### SOURCE EXTRACT

□ □ □ □

Long term conservation of the night parrot
Perhaps the most important finding of this research is that attempting to restore degraded Night Parrot habitat was thought to be the least effective and most expensive conservation option. This finding relates to the Night Parrot’s ecology, and requirement for long-unburnt Triodia to support long-term stable roost sites. At Pullen Pullen Special Wildlife Reserve (SWR) and at two sites where Night Parrots have been found in central Western Australia, the long-unburnt Triodia where long-term stable roost sites were established is at least 50 years old (S. Murphy, A. Burbidge unpub. data). While rainfall and site factors will determine how quickly areas of recently burnt Triodia develop the size and structural complexity required to support Night Parrots, experts agreed that at a typical site, this timeframe will be in the order of decades. Research on other Triodia dependent arid and semi-arid zone species supports this conclusion (Moseby et al. 2016; Verdon et al. 2019). It is possible that consideration of management impacts over a timeframe longer than 20 years, for example 30 or 50 years, may have provided further clarity on the impact of changed fire management. However, given the uncertainty around the response of Triodia to fire management and the probable importance of site-specific factors, it is unlikely this would significantly change the conclusions reached here.
While roosting habitat is critically important for the Night Parrot, mobile granivorous species in particular also require a complex interplay of nesting and feeding resources that changes with variation in weather patterns, and can disappear from landscapes that seem to be superficially intact (Bolton et al. 2018). It follows that the effective restoration of habitat for such species requires more than just restoration of the outwardly apparent structural elements such as tree or ground cover (Belder et al. 2018); it requires both the removal of threats and reconstruction of habitat to a more complete previous state. This can be achieved at the landscape-scale within a permissive management environment (see e.g. Legge et al. 2015). However, there is increasing evidence that under current policy settings and funding regimes it is now very difficult to achieve the ambitious and expensive restoration of destroyed or degraded habitat required to meet national threatened species conservation objectives (Reside et al. 2019; Collard et al. 2020). The responses of the experts consulted here confirm that successful restoration of ecologically relevant areas of degraded Night Parrot habitat will be equally challenging. This does not mean that attempts to rehabilitate marginal habitat will not be beneficial for the Night Parrot in the long term. Rather, it portends a prolonged and precarious path to recovery if restoring degraded habitat becomes the primary approach.

□ □ □ □

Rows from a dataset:
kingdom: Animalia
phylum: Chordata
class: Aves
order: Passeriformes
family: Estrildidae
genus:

□ □ □ □

### TASKS TO CARRY OUT
A. Using the night parrot text, decide whether each statement agrees with it: (i) the research judged restoring degraded habitat to be the least effective and most expensive conservation option; (ii) the long-unburnt Triodia at the roost sites is under 20 years old; (iii) trying to rehabilitate marginal habitat will bring no long-term benefit to the Night Parrot. Answer yes or no for each and quote the words of the text that settle it.
B. Write what comes next in the night parrot text, picking up after its last sentence.
These entries have nothing to do with the night parrot text.

### RESPONSES FOR EACH TASK
A.
(i) Yes: "attempting to restore degraded Night Parrot habitat was thought to be the least effective and most expensive conservation option"
(ii) No: "the long-unburnt Triodia where long-term stable roost sites were established is at least 50 years old"
(iii) No: "This does not mean that attempts to rehabilitate marginal habitat will not be beneficial for the Night Parrot in the long term."

B.
This finding has particular consequences for how conservation policy is implemented for the Night Parrot. Of particular concern is the implementation of biodiversity offset policies. Broadly, biodiversity offsetting is the process whereby a loss of biodiversity due to the impact of some activity, for example the clearing of habitat in preparation for a mining project, is ‘offset’ by generating ecologically equivalent gains elsewhere (Maron et al. 2012). This could take the form of restoring an equivalent area of land somewhere else. The ultimate goal of biodiversity offsetting is to achieve no net loss of biodiversity; however, a known problem with the concept is the often unrealistically long timeframes required for no net loss to be achieved (Bekessy et al. 2010; Gibbons et al. 2018). For Night Parrots, restoration of potential habitat as part of an offset strategy is likely to be extremely expensive, with outcomes highly uncertain, and potentially impossible over any meaningful timeframe. Further, multiple uncoordinated site-based interventions that rely on habitat restoration to offset the destruction of known Night Parrot habitat could inadvertently lead to extensive habitat loss, and population declines that will be very difficult to reverse.
Limitations of expert elicitation
The Night Parrot occurs across a wide area, and in situations with a variety of management approaches possible. To cover the gamut of these possible conservation circumstances, the scenarios and management strategies assessed here were relatively broad. Care should be taken when interpreting these results for application in specific situations. A good example is the management of Night Parrots at Pullen Pullen SWR in western Queensland, currently the only location where specific on-ground conservation for Night Parrot occurs. Pullen Pullen SWR is dominated by rocky substrates, and there is not currently an Indigenous ranger capability with the expertise necessary to track cats in that specific landscape. If implemented literally on Pullen Pullen SWR, the intensive cat control strategy assessed in this research would probably not produce the same results as predicted by the experts here. Similarly, fire is suppressed on Pullen Pullen SWR because patches of Triodia are naturally isolated by bare rocky areas with no fuel (Murphy et al. 2018). For that reason, targeted fire management may not produce the same benefit on Pullen Pullen SWR as it could at sites where Night Parrots have been found in Western Australia, where the Triodia is more contiguous and fire represents a greater risk (Jackett et al. 2017). These site-specific differences do not negate the results of this research. Instead, they reinforce the need to either: carefully interpret the results of expert elicitation when applying general conclusions in specific scenarios; or, ensure scenarios and management strategies put to experts in similar expert elicitations are tailored to accurately reflect the specific site characteristics and management strategies available.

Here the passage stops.